## PROBLEM TO SOLVE
Reproduce these lines word for word, omitting the picture.

[Stored data]
..........

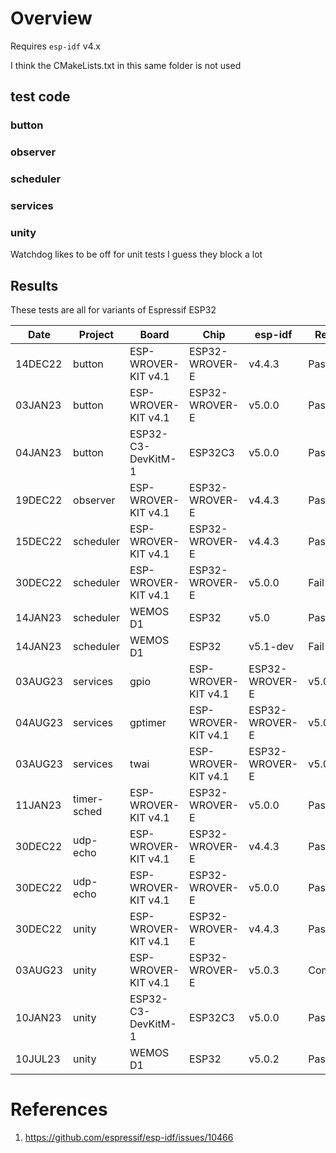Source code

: # Overview

Requires `esp-idf` v4.x

I think the CMakeLists.txt in this same folder is not used
## test code

### button

### observer

### scheduler

### services

### unity

Watchdog likes to be off for unit tests I guess they block a lot

## Results

These tests are all for variants of Espressif ESP32

|   Date  | Project      | Board                | Chip           | esp-idf  | Result  | Notes
| ------- | ------------ | -------------------- | -------------- | -------  | ------- | -----
| 14DEC22 | button       | ESP-WROVER-KIT v4.1  | ESP32-WROVER-E | v4.4.3   | Pass     | FreeRTOS 'held' works at a rudimentary level
| 03JAN23 | button       | ESP-WROVER-KIT v4.1  | ESP32-WROVER-E | v5.0.0   | Pass     |
| 04JAN23 | button       | ESP32-C3-DevKitM-1   | ESP32C3        | v5.0.0   | Pass     |
| 19DEC22 | observer     | ESP-WROVER-KIT v4.1  | ESP32-WROVER-E | v4.4.3   | Pass     |
| 15DEC22 | scheduler    | ESP-WROVER-KIT v4.1  | ESP32-WROVER-E | v4.4.3   | Pass     |
| 30DEC22 | scheduler    | ESP-WROVER-KIT v4.1  | ESP32-WROVER-E | v5.0.0   | Fail     | Minor SDK incompatibilities inhibit compilation
| 14JAN23 | scheduler    | WEMOS D1             | ESP32          | v5.0     | Pass     |
| 14JAN23 | scheduler    | WEMOS D1             | ESP32          | v5.1-dev | Fail     | Runs, wake is broken - smells like a race condition
| 03AUG23 | services|gpio | ESP-WROVER-KIT v4.1 | ESP32-WROVER-E | v5.0.3   | Pass     |
| 04AUG23 | services|gptimer | ESP-WROVER-KIT v4.1 | ESP32-WROVER-E | v5.0.3   | Compiles     |
| 03AUG23 | services|twai | ESP-WROVER-KIT v4.1 | ESP32-WROVER-E | v5.0.3   | Pass     |
| 11JAN23 | timer-sched  | ESP-WROVER-KIT v4.1  | ESP32-WROVER-E | v5.0.0   | Pass     | Runtime complaints about timer not initializing - still runs
| 30DEC22 | udp-echo     | ESP-WROVER-KIT v4.1  | ESP32-WROVER-E | v4.4.3   | Pass     |
| 30DEC22 | udp-echo     | ESP-WROVER-KIT v4.1  | ESP32-WROVER-E | v5.0.0   | Pass     |
| 30DEC22 | unity        | ESP-WROVER-KIT v4.1  | ESP32-WROVER-E | v4.4.3   | Pass     |
| 03AUG23 | unity        | ESP-WROVER-KIT v4.1  | ESP32-WROVER-E | v5.0.3   | Compiles | Was hitting LWIP_TCPIP_CORE_LOCKING glitch [1], not now
| 10JAN23 | unity        | ESP32-C3-DevKitM-1   | ESP32C3        | v5.0.0   | Pass     | 
| 10JUL23 | unity        | WEMOS D1             | ESP32          | v5.0.2   | Pass     |

# References

1. https://github.com/espressif/esp-idf/issues/10466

..........

## SOLUTION FOR THIS PROBLEM
Source code

: # Overview

Requires `esp-idf` v4.x

I think the CMakeLists.txt in this same folder is not used
## test code

### button

### observer

### scheduler

### services

### unity

Watchdog likes to be off for unit tests I guess they block a lot

## Results

These tests are all for variants of Espressif ESP32

|   Date  | Project      | Board                | Chip           | esp-idf  | Result  | Notes
| ------- | ------------ | -------------------- | -------------- | -------  | ------- | -----
| 14DEC22 | button       | ESP-WROVER-KIT v4.1  | ESP32-WROVER-E | v4.4.3   | Pass     | FreeRTOS 'held' works at a rudimentary level
| 03JAN23 | button       | ESP-WROVER-KIT v4.1  | ESP32-WROVER-E | v5.0.0   | Pass     |
| 04JAN23 | button       | ESP32-C3-DevKitM-1   | ESP32C3        | v5.0.0   | Pass     |
| 19DEC22 | observer     | ESP-WROVER-KIT v4.1  | ESP32-WROVER-E | v4.4.3   | Pass     |
| 15DEC22 | scheduler    | ESP-WROVER-KIT v4.1  | ESP32-WROVER-E | v4.4.3   | Pass     |
| 30DEC22 | scheduler    | ESP-WROVER-KIT v4.1  | ESP32-WROVER-E | v5.0.0   | Fail     | Minor SDK incompatibilities inhibit compilation
| 14JAN23 | scheduler    | WEMOS D1             | ESP32          | v5.0     | Pass     |
| 14JAN23 | scheduler    | WEMOS D1             | ESP32          | v5.1-dev | Fail     | Runs, wake is broken - smells like a race condition
| 03AUG23 | services|gpio | ESP-WROVER-KIT v4.1 | ESP32-WROVER-E | v5.0.3   | Pass     |
| 04AUG23 | services|gptimer | ESP-WROVER-KIT v4.1 | ESP32-WROVER-E | v5.0.3   | Compiles     |
| 03AUG23 | services|twai | ESP-WROVER-KIT v4.1 | ESP32-WROVER-E | v5.0.3   | Pass     |
| 11JAN23 | timer-sched  | ESP-WROVER-KIT v4.1  | ESP32-WROVER-E | v5.0.0   | Pass     | Runtime complaints about timer not initializing - still runs
| 30DEC22 | udp-echo     | ESP-WROVER-KIT v4.1  | ESP32-WROVER-E | v4.4.3   | Pass     |
| 30DEC22 | udp-echo     | ESP-WROVER-KIT v4.1  | ESP32-WROVER-E | v5.0.0   | Pass     |
| 30DEC22 | unity        | ESP-WROVER-KIT v4.1  | ESP32-WROVER-E | v4.4.3   | Pass     |
| 03AUG23 | unity        | ESP-WROVER-KIT v4.1  | ESP32-WROVER-E | v5.0.3   | Compiles | Was hitting LWIP_TCPIP_CORE_LOCKING glitch [1], not now
| 10JAN23 | unity        | ESP32-C3-DevKitM-1   | ESP32C3        | v5.0.0   | Pass     | 
| 10JUL23 | unity        | WEMOS D1             | ESP32          | v5.0.2   | Pass     |

# References

1. https://github.com/espressif/esp-idf/issues/10466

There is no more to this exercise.